### Extract

The Iranian government accused investigators looking into the executions of "disclosing state secrets" and threatening national security". According to Amnesty International, there has also been "the ongoing official campaign to repress the commemorative efforts of survivors, families and human rights defenders, demonize the victims and distort the facts about the extrajudicial execution of political dissidents in the 1980s".

The executed were interred in mass graves at Khavaran cemetery, where multiple bodies were buried together. The Iranian government subsequently sought to obscure these burials by converting the cemetery grounds into a public park.

=== Death toll estimates ===
The exact number executed is unknown. According to a 1990 investigation by Amnesty International, which included interviews with prisoners' relatives, "most of the executions were of political prisoners" in "the biggest wave of political executions [in Iran] since the early 1980s". Between January 1987 and June 1990, Amnesty International collected the names of at least 2,100 prisoners whose executions were announced in Iranian press.

Per People's Mojahedin:
Since June 1981 – 1989, some 90,000 Iranian citizens killed and another 150,000 jailed or tortured by the ayatollah.

A 1996 study by N. Mohajer, which used scattered information from outside Tehran, placed the death toll at 12,000. In 1999, Abrahamian gathered testimonies from eyewitnesses and former prisoners. One anonymous former prisoner put the death toll in the "thousands". Another eyewitness estimated that between 5,000 and 6,000 people were killed—1,000 of them leftists and the rest MeK members. Still another placed it in the 'thousands', with as many as 1,500 killed at Gohardasht prison alone.

In February 2001, The Daily Telegraph reported on statistics and methods of the executions described by Hussein-Ali Montazeri, one of the key leaders of the 1979 Iranian Revolution and former Deputy Supreme Leader of Iran during Khomeini's tenure, in his memoirs, "The Memoirs of Grand Ayatollah Hossein Ali Montazeri". Montazeri stated that 3,800 political prisoners were executed during the first fortnight. The book describes Khomeini's fatwa ordering the executions, the committees deciding on executions, and physical methods of carrying out rapid executions on a massive scale. In the context of discussing Montazeri's memoirs, The Daily Telegraph states that "more than 30,000 political prisoners were executed in the 1988 massacre".

In 2008, Amnesty International reported between 4,500 and 5,000 deaths, including women. Ten years later, in 2018, they confirmed about 5,000 deaths. Human Rights Watch (HRW) puts the death toll between 2,800 and 5,000 people. According to Montazeri's autobiography, between 2,800 and 3,800 prisoners were killed, while the MeK claims a much higher number of 30,000 deaths. Ebadi notes that most victims were young students or recent graduates, with women making up more than 10% of those killed.

In 2019, Iranian politician and MeK leader Maryam Rajavi released the book Crime Against Humanity, which is about the 1988 executions. It shows where 36 mass graves are located in Iran and says that about 30,000 prisoners were killed, most of them MeK members.

######
### Dataset entries

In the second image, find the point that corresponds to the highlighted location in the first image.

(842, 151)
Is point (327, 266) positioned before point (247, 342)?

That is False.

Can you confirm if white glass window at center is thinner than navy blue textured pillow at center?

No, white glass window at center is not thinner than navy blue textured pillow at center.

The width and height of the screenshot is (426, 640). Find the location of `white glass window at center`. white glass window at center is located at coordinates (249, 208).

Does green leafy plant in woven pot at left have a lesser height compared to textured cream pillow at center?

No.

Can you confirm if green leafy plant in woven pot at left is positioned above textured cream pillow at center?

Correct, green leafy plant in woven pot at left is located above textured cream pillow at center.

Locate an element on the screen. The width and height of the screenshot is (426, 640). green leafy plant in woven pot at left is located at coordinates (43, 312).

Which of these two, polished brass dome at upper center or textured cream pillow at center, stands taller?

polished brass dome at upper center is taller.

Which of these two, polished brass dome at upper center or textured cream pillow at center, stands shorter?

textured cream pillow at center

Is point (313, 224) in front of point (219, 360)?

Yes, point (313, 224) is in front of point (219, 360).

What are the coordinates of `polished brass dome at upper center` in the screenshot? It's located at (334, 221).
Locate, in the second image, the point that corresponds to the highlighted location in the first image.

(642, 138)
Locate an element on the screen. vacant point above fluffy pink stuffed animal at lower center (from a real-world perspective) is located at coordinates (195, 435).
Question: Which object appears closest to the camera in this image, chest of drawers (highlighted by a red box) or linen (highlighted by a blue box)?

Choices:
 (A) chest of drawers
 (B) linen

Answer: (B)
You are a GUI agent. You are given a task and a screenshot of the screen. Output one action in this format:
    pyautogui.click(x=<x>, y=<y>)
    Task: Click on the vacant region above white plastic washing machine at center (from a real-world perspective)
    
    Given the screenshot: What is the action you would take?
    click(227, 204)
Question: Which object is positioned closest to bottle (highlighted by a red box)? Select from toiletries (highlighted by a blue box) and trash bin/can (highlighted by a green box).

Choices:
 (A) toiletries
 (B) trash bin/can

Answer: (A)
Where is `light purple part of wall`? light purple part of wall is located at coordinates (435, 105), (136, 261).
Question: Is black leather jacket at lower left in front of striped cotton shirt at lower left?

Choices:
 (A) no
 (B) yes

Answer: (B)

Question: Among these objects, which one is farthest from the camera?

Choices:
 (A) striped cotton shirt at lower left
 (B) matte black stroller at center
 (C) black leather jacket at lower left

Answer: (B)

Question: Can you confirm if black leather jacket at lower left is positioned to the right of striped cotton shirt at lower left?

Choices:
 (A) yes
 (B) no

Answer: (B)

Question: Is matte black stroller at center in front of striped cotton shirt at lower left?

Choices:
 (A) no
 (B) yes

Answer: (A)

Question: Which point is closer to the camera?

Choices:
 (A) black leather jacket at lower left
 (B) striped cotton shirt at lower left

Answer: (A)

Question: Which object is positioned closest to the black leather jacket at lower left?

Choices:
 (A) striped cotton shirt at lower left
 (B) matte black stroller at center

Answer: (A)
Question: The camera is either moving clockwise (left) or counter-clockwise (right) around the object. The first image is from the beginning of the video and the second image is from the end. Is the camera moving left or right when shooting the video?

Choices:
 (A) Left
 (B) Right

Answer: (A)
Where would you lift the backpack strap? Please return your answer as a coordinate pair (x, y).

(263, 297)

######

● Tasks to perform
a) Please reproduce the text on the 1988 executions word for word, starting at the words "The Iranian government accused" and stopping after "a public park.".
b) Answer these from the text on the 1988 executions:
(i) What did the Iranian government turn the grounds of Khavaran cemetery into?
(ii) According to Montazeri, how many political prisoners were executed during the first fortnight?
(iii) How many mass graves does the book Crime Against Humanity show the locations of?

● Answers provided
a)
The Iranian government accused investigators looking into the executions of "disclosing state secrets" and threatening national security". According to Amnesty International, there has also been "the ongoing official campaign to repress the commemorative efforts of survivors, families and human rights defenders, demonize the victims and distort the facts about the extrajudicial execution of political dissidents in the 1980s".

The executed were interred in mass graves at Khavaran cemetery, where multiple bodies were buried together. The Iranian government subsequently sought to obscure these burials by converting the cemetery grounds into a public park.

b)
(i) A public park
(ii) 3,800
(iii) 36